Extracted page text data
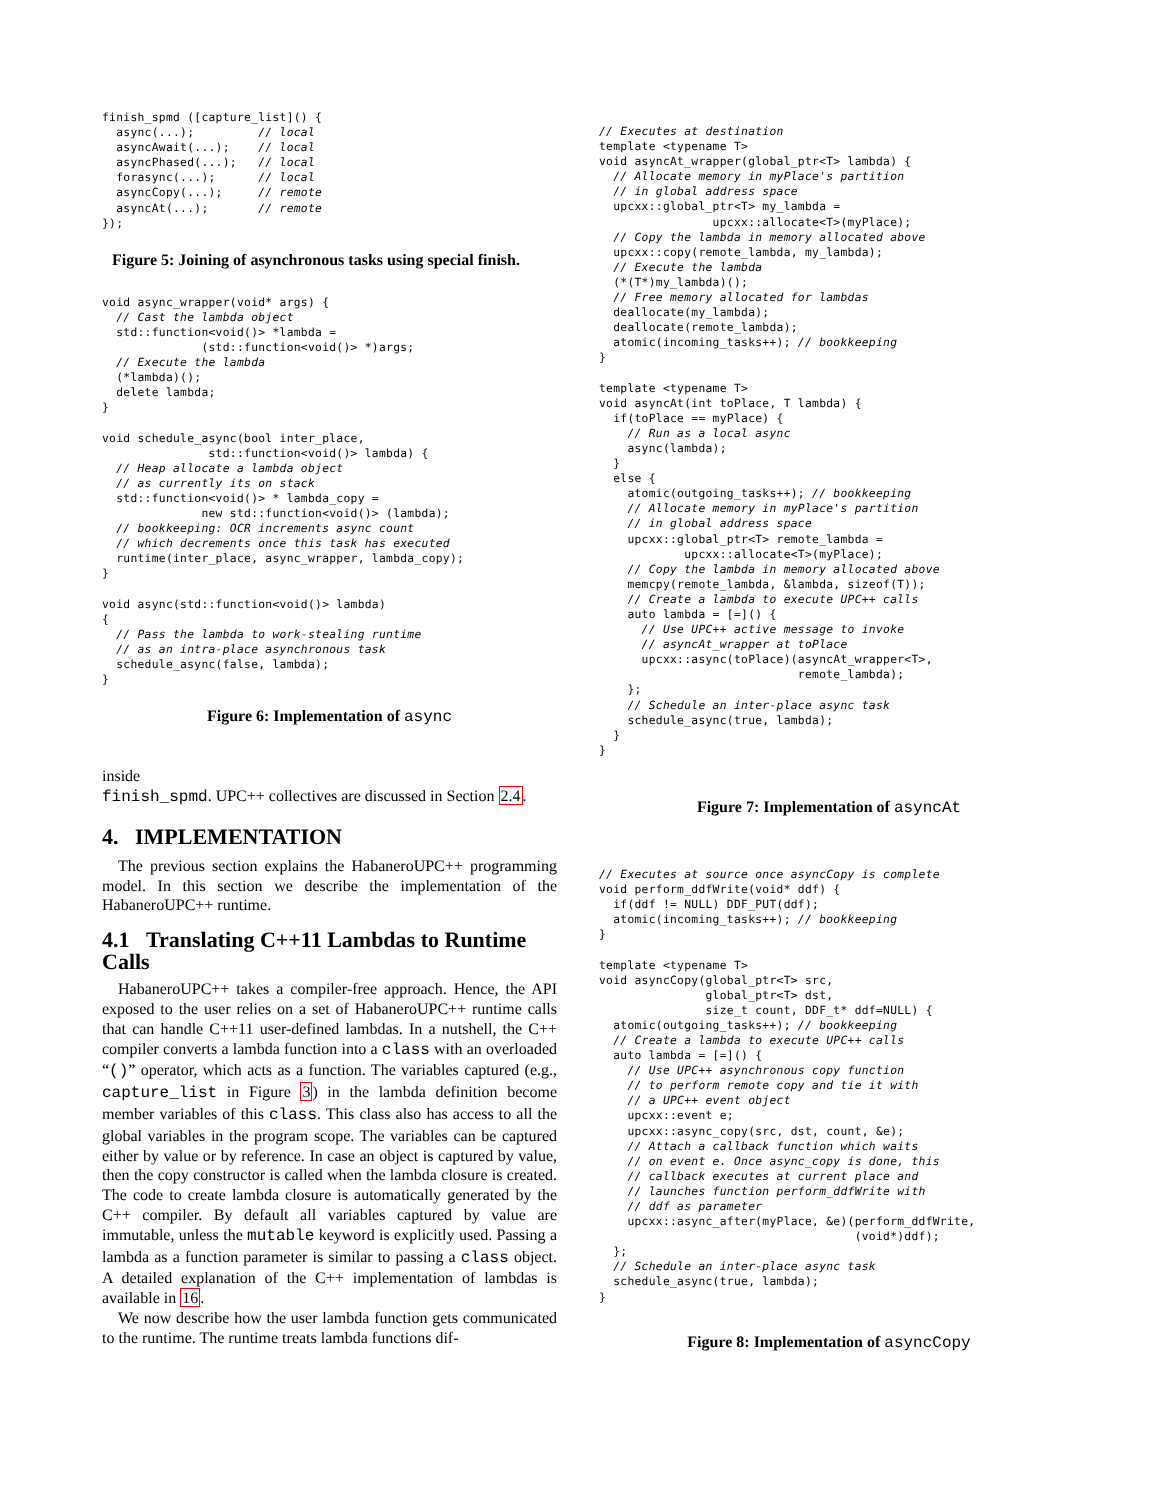finish_spmd ([capture_list]() {
  async(...);         // local
  asyncAwait(...);    // local
  asyncPhased(...);   // local
  forasync(...);      // local
  asyncCopy(...);     // remote
  asyncAt(...);       // remote
});
Figure 5: Joining of asynchronous tasks using special finish.
void async_wrapper(void* args) {
  // Cast the lambda object
  std::function<void()> *lambda =
              (std::function<void()> *)args;
  // Execute the lambda
  (*lambda)();
  delete lambda;
}

void schedule_async(bool inter_place,
               std::function<void()> lambda) {
  // Heap allocate a lambda object
  // as currently its on stack
  std::function<void()> * lambda_copy =
              new std::function<void()> (lambda);
  // bookkeeping: OCR increments async count
  // which decrements once this task has executed
  runtime(inter_place, async_wrapper, lambda_copy);
}

void async(std::function<void()> lambda)
{
  // Pass the lambda to work-stealing runtime
  // as an intra-place asynchronous task
  schedule_async(false, lambda);
}
Figure 6: Implementation of async
inside
finish_spmd. UPC++ collectives are discussed in Section 2.4.
4. IMPLEMENTATION
The previous section explains the HabaneroUPC++ programming model. In this section we describe the implementation of the HabaneroUPC++ runtime.
4.1 Translating C++11 Lambdas to Runtime Calls
HabaneroUPC++ takes a compiler-free approach. Hence, the API exposed to the user relies on a set of HabaneroUPC++ runtime calls that can handle C++11 user-defined lambdas. In a nutshell, the C++ compiler converts a lambda function into a class with an overloaded “()” operator, which acts as a function. The variables captured (e.g., capture_list in Figure 3) in the lambda definition become member variables of this class. This class also has access to all the global variables in the program scope. The variables can be captured either by value or by reference. In case an object is captured by value, then the copy constructor is called when the lambda closure is created. The code to create lambda closure is automatically generated by the C++ compiler. By default all variables captured by value are immutable, unless the mutable keyword is explicitly used. Passing a lambda as a function parameter is similar to passing a class object. A detailed explanation of the C++ implementation of lambdas is available in 16.
We now describe how the user lambda function gets communicated to the runtime. The runtime treats lambda functions dif-
// Executes at destination
template <typename T>
void asyncAt_wrapper(global_ptr<T> lambda) {
  // Allocate memory in myPlace's partition
  // in global address space
  upcxx::global_ptr<T> my_lambda =
                upcxx::allocate<T>(myPlace);
  // Copy the lambda in memory allocated above
  upcxx::copy(remote_lambda, my_lambda);
  // Execute the lambda
  (*(T*)my_lambda)();
  // Free memory allocated for lambdas
  deallocate(my_lambda);
  deallocate(remote_lambda);
  atomic(incoming_tasks++); // bookkeeping
}

template <typename T>
void asyncAt(int toPlace, T lambda) {
  if(toPlace == myPlace) {
    // Run as a local async
    async(lambda);
  }
  else {
    atomic(outgoing_tasks++); // bookkeeping
    // Allocate memory in myPlace's partition
    // in global address space
    upcxx::global_ptr<T> remote_lambda =
            upcxx::allocate<T>(myPlace);
    // Copy the lambda in memory allocated above
    memcpy(remote_lambda, &lambda, sizeof(T));
    // Create a lambda to execute UPC++ calls
    auto lambda = [=]() {
      // Use UPC++ active message to invoke
      // asyncAt_wrapper at toPlace
      upcxx::async(toPlace)(asyncAt_wrapper<T>,
                            remote_lambda);
    };
    // Schedule an inter-place async task
    schedule_async(true, lambda);
  }
}
Figure 7: Implementation of asyncAt
// Executes at source once asyncCopy is complete
void perform_ddfWrite(void* ddf) {
  if(ddf != NULL) DDF_PUT(ddf);
  atomic(incoming_tasks++); // bookkeeping
}

template <typename T>
void asyncCopy(global_ptr<T> src,
               global_ptr<T> dst,
               size_t count, DDF_t* ddf=NULL) {
  atomic(outgoing_tasks++); // bookkeeping
  // Create a lambda to execute UPC++ calls
  auto lambda = [=]() {
    // Use UPC++ asynchronous copy function
    // to perform remote copy and tie it with
    // a UPC++ event object
    upcxx::event e;
    upcxx::async_copy(src, dst, count, &e);
    // Attach a callback function which waits
    // on event e. Once async_copy is done, this
    // callback executes at current place and
    // launches function perform_ddfWrite with
    // ddf as parameter
    upcxx::async_after(myPlace, &e)(perform_ddfWrite,
                                    (void*)ddf);
  };
  // Schedule an inter-place async task
  schedule_async(true, lambda);
}
Figure 8: Implementation of asyncCopy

**What you need to do**
Please write out, exactly as they appear above, only the lines in the stretch from the line with "runtime(inter_place, async_wrapper, lambda_copy);" through the line with "4. IMPLEMENTATION".

**Response to the exercise**
  runtime(inter_place, async_wrapper, lambda_copy);
}

void async(std::function<void()> lambda)
{
  // Pass the lambda to work-stealing runtime
  // as an intra-place asynchronous task
  schedule_async(false, lambda);
}
Figure 6: Implementation of async
inside
finish_spmd. UPC++ collectives are discussed in Section 2.4.
4. IMPLEMENTATION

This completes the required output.